Amiga 4000: CF Card Conversion

I decided to do the conversion to improve speed, noise, and space dramatically. I decided to put the card in the unused Expansion hole in the case. A few well placed Dremel cuts later, it was mounted! Unfortunately since I don’t have a drill press, one hole was slightly off of the other, so it’s sorta crooked. I’ll fix that someday. I used the IDE CF card reader I had mounted on the bracket of an old PCMCIA PCI card adapter

Amiga 4000 Back CF Card


Amiga 4000 CF Card Internal

The biggest problem was getting power over to it as the floppy power cable from the power supply isn’t long enough. Hacking time! Nothing like putting an old PC PSU to good use. I spliced it in with a old fan pass through.

Amatuer Soldering Nite

Power Cable Mod 1

Like it Never Happened

Power Cable Mod 2


Item list so far:

  • A3640 CPU
  • A2320 Video Card
  • A2065 Network Card
  • GVP A2000-HC+8 Series II Rev II SCSI

More fun to come!

Amiga 4000: Introduction

Finally! After all these years of waiting! A friend helped ship an Amiga 4000 from a Craigslist ad in his area.
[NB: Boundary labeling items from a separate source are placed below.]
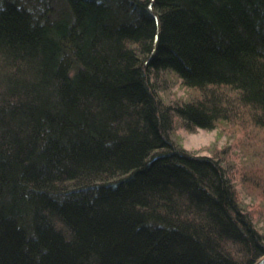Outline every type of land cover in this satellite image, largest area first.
<instances>
[{"label": "trees", "instance_id": "1", "mask_svg": "<svg viewBox=\"0 0 264 264\" xmlns=\"http://www.w3.org/2000/svg\"><path fill=\"white\" fill-rule=\"evenodd\" d=\"M174 112L263 128L264 0H0V264H264Z\"/></svg>", "mask_w": 264, "mask_h": 264}, {"label": "rangeland", "instance_id": "2", "mask_svg": "<svg viewBox=\"0 0 264 264\" xmlns=\"http://www.w3.org/2000/svg\"><path fill=\"white\" fill-rule=\"evenodd\" d=\"M157 95L171 105L190 100L197 92L182 84L174 73L158 79ZM171 137L189 152L217 159L232 182L237 200L264 232V126L248 122L219 121L211 128H187L183 119L172 114Z\"/></svg>", "mask_w": 264, "mask_h": 264}]
</instances>
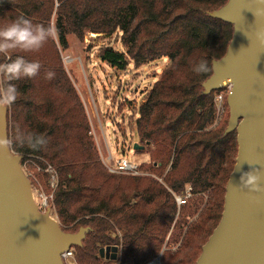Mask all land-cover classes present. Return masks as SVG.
<instances>
[{
  "label": "trees",
  "instance_id": "trees-1",
  "mask_svg": "<svg viewBox=\"0 0 264 264\" xmlns=\"http://www.w3.org/2000/svg\"><path fill=\"white\" fill-rule=\"evenodd\" d=\"M227 2L0 0L3 26L23 16L47 27L55 17L63 49L71 34L83 40L89 33H122L125 54L109 47L99 52L101 62L118 71H126L131 62L139 68L169 61L140 106L135 126L139 145L144 147L135 152L150 155L147 171L163 178L162 182L115 175L104 168L88 137L82 103L57 52L58 62H52L50 69L43 70L41 64L36 77L13 81L19 94L7 107L9 140L14 141L20 128L42 135L47 144L39 151L15 143L10 149L22 157L21 165L39 157L57 169L59 185L53 205L62 230L89 229L82 246L76 247L78 264H101L99 250L108 246L122 248L125 264L151 261L160 254L175 220L174 195L184 196L188 186L195 195L209 193V199L187 240L198 237L207 243L220 223L226 186L236 164L237 135L226 134V124L215 127L214 95H206L203 84L233 37L232 25L210 16ZM201 60L208 63L207 73L193 70ZM7 62L0 54V63ZM48 72L54 76L48 78ZM113 232H122V237L113 239Z\"/></svg>",
  "mask_w": 264,
  "mask_h": 264
},
{
  "label": "water",
  "instance_id": "water-1",
  "mask_svg": "<svg viewBox=\"0 0 264 264\" xmlns=\"http://www.w3.org/2000/svg\"><path fill=\"white\" fill-rule=\"evenodd\" d=\"M210 16L232 25L234 32L225 56L212 64L204 93L231 86L225 132L237 134L238 153L220 223L195 264H264V191L241 185L243 173L255 169L264 189V44L256 37L264 32V3L228 0ZM0 139L9 140L8 108L0 110ZM143 149L134 145V151ZM21 163V156L0 148V264H64L62 255L81 247L89 229L66 233L49 213H41ZM118 252L108 246L99 257L116 262Z\"/></svg>",
  "mask_w": 264,
  "mask_h": 264
},
{
  "label": "rangeland",
  "instance_id": "rangeland-1",
  "mask_svg": "<svg viewBox=\"0 0 264 264\" xmlns=\"http://www.w3.org/2000/svg\"><path fill=\"white\" fill-rule=\"evenodd\" d=\"M51 25L55 27V17ZM66 41L67 48L63 49L56 35L54 40L49 39L38 51L25 52L17 49L9 52L6 58L10 62L9 58L23 56L29 61L40 62L43 70H47L50 69L52 62L55 65L58 62L55 59L57 52L63 71L82 103L85 119L89 125L88 137L92 140L104 168L109 172L108 167L112 168L117 161L125 159L129 163L140 166V175L120 176L154 178L162 182L163 178L155 177L147 171L149 169L146 167L151 164L150 155L137 154L134 151V145L139 144L135 126L140 106L147 100L152 87L169 65V61L163 59L139 68L131 62L128 69L123 72L111 68L99 59L102 48L109 47L123 54L127 52V48L122 43V33L116 32L113 35L89 33L83 40L71 34L66 37ZM213 95L216 112L215 127H221L224 124L227 126L230 117L227 103L228 92L220 90L213 92ZM221 96L223 100L219 103ZM22 167L30 178L34 203L39 211L42 210L43 214L49 213L51 218L63 226L52 203L57 190L53 184L57 187L59 185L57 169L39 157L29 158ZM188 194L191 196L186 199L183 206H178L176 202L178 210L175 220L165 238L160 254L153 258L161 257L164 264H195L206 243L204 239L201 240L198 237L187 240V233L199 221V216L209 199V193L195 195L192 188L188 186L184 196L174 195L175 201L179 197L185 199ZM46 201L49 205L43 208ZM134 204L135 202H132V205ZM122 234V232H113L111 236L116 239L122 237ZM122 255L123 251L120 247L118 260L113 264H125ZM74 256L76 263L70 261L69 264H78L76 247ZM98 259L101 264L108 262L101 259L99 255Z\"/></svg>",
  "mask_w": 264,
  "mask_h": 264
},
{
  "label": "clouds",
  "instance_id": "clouds-1",
  "mask_svg": "<svg viewBox=\"0 0 264 264\" xmlns=\"http://www.w3.org/2000/svg\"><path fill=\"white\" fill-rule=\"evenodd\" d=\"M264 3V0H261ZM57 35L54 26L45 27L42 24H33L31 20L21 16L11 23L0 27V54L8 56V53L14 50L25 52L38 51L49 39H55ZM257 39L264 44V32H257ZM10 62L0 63V110H5L12 105L18 96V89L13 81L22 78H34L41 69V64L37 61H29L23 56H16ZM193 70L200 73L209 71L208 63L201 60L194 65ZM48 78L54 76V73L48 72ZM19 147H28L33 150H41L47 144V140L40 134L33 132H24L17 128L14 141L0 139V148L10 150L11 145ZM262 174L259 170H251L243 173L241 176L242 188L249 189L252 192L264 191L260 187Z\"/></svg>",
  "mask_w": 264,
  "mask_h": 264
},
{
  "label": "built area",
  "instance_id": "built-area-1",
  "mask_svg": "<svg viewBox=\"0 0 264 264\" xmlns=\"http://www.w3.org/2000/svg\"><path fill=\"white\" fill-rule=\"evenodd\" d=\"M222 91H227L228 94L229 92L231 91V86H226ZM223 100V96H221L218 100L219 103H221ZM23 168V167H22ZM139 168L140 166L139 165H136V164H133V163H129L127 160L125 159H122V160H119L117 161L112 168H109V172H111V174H115V175H124V176H133V177H137L140 175V172H139ZM25 172V171H24ZM26 173V172H25ZM28 178L29 176L26 175ZM57 176L54 177V180H56ZM30 180V178H29ZM31 182V181H30ZM53 187L56 189L57 188V185L56 184H53ZM191 195L188 194L185 199L179 197V198H176V202L178 204V206H183L185 203H186V199H188ZM53 203V202H52ZM49 203L46 201L45 202V205L43 206L44 207H48ZM42 211V210H41ZM40 211V212H41ZM42 213V212H41ZM74 253H75V247L74 248H71L68 252L64 253L62 255V259H63V262L64 264H69L70 261H75V256H74ZM71 259V260H70ZM146 264H164L161 257L159 258H156V259H153L151 261H149L148 263Z\"/></svg>",
  "mask_w": 264,
  "mask_h": 264
},
{
  "label": "bare ground",
  "instance_id": "bare-ground-1",
  "mask_svg": "<svg viewBox=\"0 0 264 264\" xmlns=\"http://www.w3.org/2000/svg\"><path fill=\"white\" fill-rule=\"evenodd\" d=\"M93 36H95V37H96V35H93Z\"/></svg>",
  "mask_w": 264,
  "mask_h": 264
}]
</instances>
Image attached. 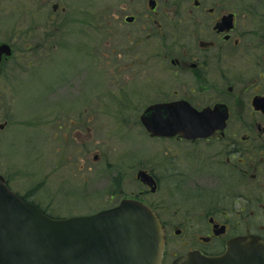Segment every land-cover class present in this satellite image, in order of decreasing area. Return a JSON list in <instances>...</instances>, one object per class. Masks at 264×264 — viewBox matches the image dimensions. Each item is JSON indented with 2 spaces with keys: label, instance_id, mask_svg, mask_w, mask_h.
I'll return each instance as SVG.
<instances>
[{
  "label": "flooded vegetation",
  "instance_id": "flooded-vegetation-1",
  "mask_svg": "<svg viewBox=\"0 0 264 264\" xmlns=\"http://www.w3.org/2000/svg\"><path fill=\"white\" fill-rule=\"evenodd\" d=\"M5 1L16 0L0 4ZM52 8L56 13L59 5ZM110 9L92 13L95 32L110 20L112 31L127 26L122 38L143 50L137 57L130 49L131 67L157 71L130 87L119 84L121 104L159 97L149 105L185 102L199 112L222 107L228 115L223 129L205 137L149 136L165 150L169 167L155 159L152 168L138 169L153 186L140 182L143 189L130 197L161 220L162 264L189 252L219 256L241 236L264 241V0H126ZM10 46L3 65L14 56ZM0 67L1 80L2 56Z\"/></svg>",
  "mask_w": 264,
  "mask_h": 264
},
{
  "label": "rangeland",
  "instance_id": "rangeland-1",
  "mask_svg": "<svg viewBox=\"0 0 264 264\" xmlns=\"http://www.w3.org/2000/svg\"><path fill=\"white\" fill-rule=\"evenodd\" d=\"M125 1L0 4V42L14 51L0 80V174L56 218L114 207L143 189L138 169L152 168L155 159L169 167L140 117L159 97L123 105L118 88L157 71L131 67L130 49L137 57L143 50L122 38L127 26L112 31L110 20L93 29V12L109 13Z\"/></svg>",
  "mask_w": 264,
  "mask_h": 264
},
{
  "label": "water",
  "instance_id": "water-1",
  "mask_svg": "<svg viewBox=\"0 0 264 264\" xmlns=\"http://www.w3.org/2000/svg\"><path fill=\"white\" fill-rule=\"evenodd\" d=\"M2 54H10L8 45L1 46ZM179 105H152L141 116L144 127L152 136L164 137L205 136L224 127L217 122L225 121V111L200 113ZM138 174L142 182L152 180ZM166 241L159 218L140 201L127 199L92 216L53 219L9 191L0 176V264H161ZM174 264H264V243L255 236L241 237L231 240L219 257L190 253Z\"/></svg>",
  "mask_w": 264,
  "mask_h": 264
},
{
  "label": "trees",
  "instance_id": "trees-1",
  "mask_svg": "<svg viewBox=\"0 0 264 264\" xmlns=\"http://www.w3.org/2000/svg\"><path fill=\"white\" fill-rule=\"evenodd\" d=\"M24 200H28L26 197L23 198ZM29 201V200H28ZM32 202V201H31ZM33 203V202H32ZM35 204V203H34ZM37 204V203H36ZM38 205V204H37ZM39 206V205H38ZM44 211V210H43ZM45 212V211H44ZM46 213V212H45Z\"/></svg>",
  "mask_w": 264,
  "mask_h": 264
}]
</instances>
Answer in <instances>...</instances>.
I got it for really cheap as the keyboard and mouse didn’t work, and it’s here!

I hooked her up and booted her up:

Amiga 4000

As expected, the keyboard and mouse didn’t work, and here’s the culprit!

Amiga 4000 Battery

Thanks to this awesome site: Amiga Technical Resource, I was able to figure out that the battery damage is exactly what did it. While the previous owner did replace the original Varta battery with a coin cell thankfully, it doesn’t appear that they neutralized the battery acid afterwards. That picture was taken after a thorough cleaning with white vinegar and rubbing alcohol. I then re-flowed all of the affected connections in the circuit with my soldering iron, and it worked!

Out of time for now, but can’t wait to get her up and running online with a new workbench install and awesome games!

Lubuntu on an R3000

I received an old Compaq R3000 and decided to stick Ubuntu on it. Since it’s older, I put Lubuntu on it (Light Ubuntu) to see how it goes. This laptop will be replacing the general use of an Apple PowerBook G4, slighly upgrading it by 5 or 6 years.

So far so good. To get the wireless Broadcom drivers to work on it, it turned out to be as easy as the command sudo apt-get install firmware-b43-installer and I was online wirelessly!

Sound works, although the hard sound control buttons don’t work right. I will have to look that one up.

Setup was a breeze, this is a winner!

TenFour Browser Wars

A thread on one of the LEM e-mail lists reminded me of TenFourFox. I had completely forgotten about it as I had already stuck Camino on my Ten Four machines (PowerMac G4 Graphite and PowerBook G4). I decided to give it a try on these machines and see what happens. I found a browser benchmark called Peacekeeper from Futuremark to really see which one is better. These aren’t the best comparisons since Camino is based off of Firefox 3 while TenFourFox is based off of Firefox 4, however Camino was updated 2 days ago, so it will be a while to wait until both distributions can be compared to each other with the same Firefox rendering engine.

The machines tested were:

PowerMac G4 Graphite AGP
1GHz Sonnet Encore/ST Upgrade Processor
ATI Radeon 9800 Pro

PowerBook G4 667
667MHz PowerPC G4
ATI Rage M6
45GB Laptop IDE

Both machines have been completely updated with the latest security and software updates. All 3 browsers tested are the latest versions as of this writing. They are both running Apple Mac OS X 10.4.11.

PowerMac G4 Graphite:
(Higher is better)
Safari 4.1.3: 763
TenFourFox 4.0: 597
Camino 2.0.7: 256

Camino paused on an unresponsive Java script, but was able to continue. The difference is significant though; TenFourFox scores much better, although not as well as Safari surprisingly.

PowerBook G4 667:
(Higher is better)
Safari 4.1.3: 409
TenFourFox 4.0: 372
Camino 2.0.7: 165

TenFourFox repeated the same unresponsive Java script error while Camino didn’t this time, but also was able to continue. Interestingly enough, the scores were much lower overall than the Graphite. While the bus speed is 33MHz faster, the slower hard drive and lesser video card seemed to have a pretty big impact in performance. Safari still scored the best out of the three, which was unexpected in both cases. Overall Safari performs better in these benchmarks, but TenFourFox would still be a great choice for other reasons, as needs for specific plug-in’s only available for Firefox, or website compatibilities. Either way, the hard work that individuals have put in to both TenFourFox and Camino is always appreciated!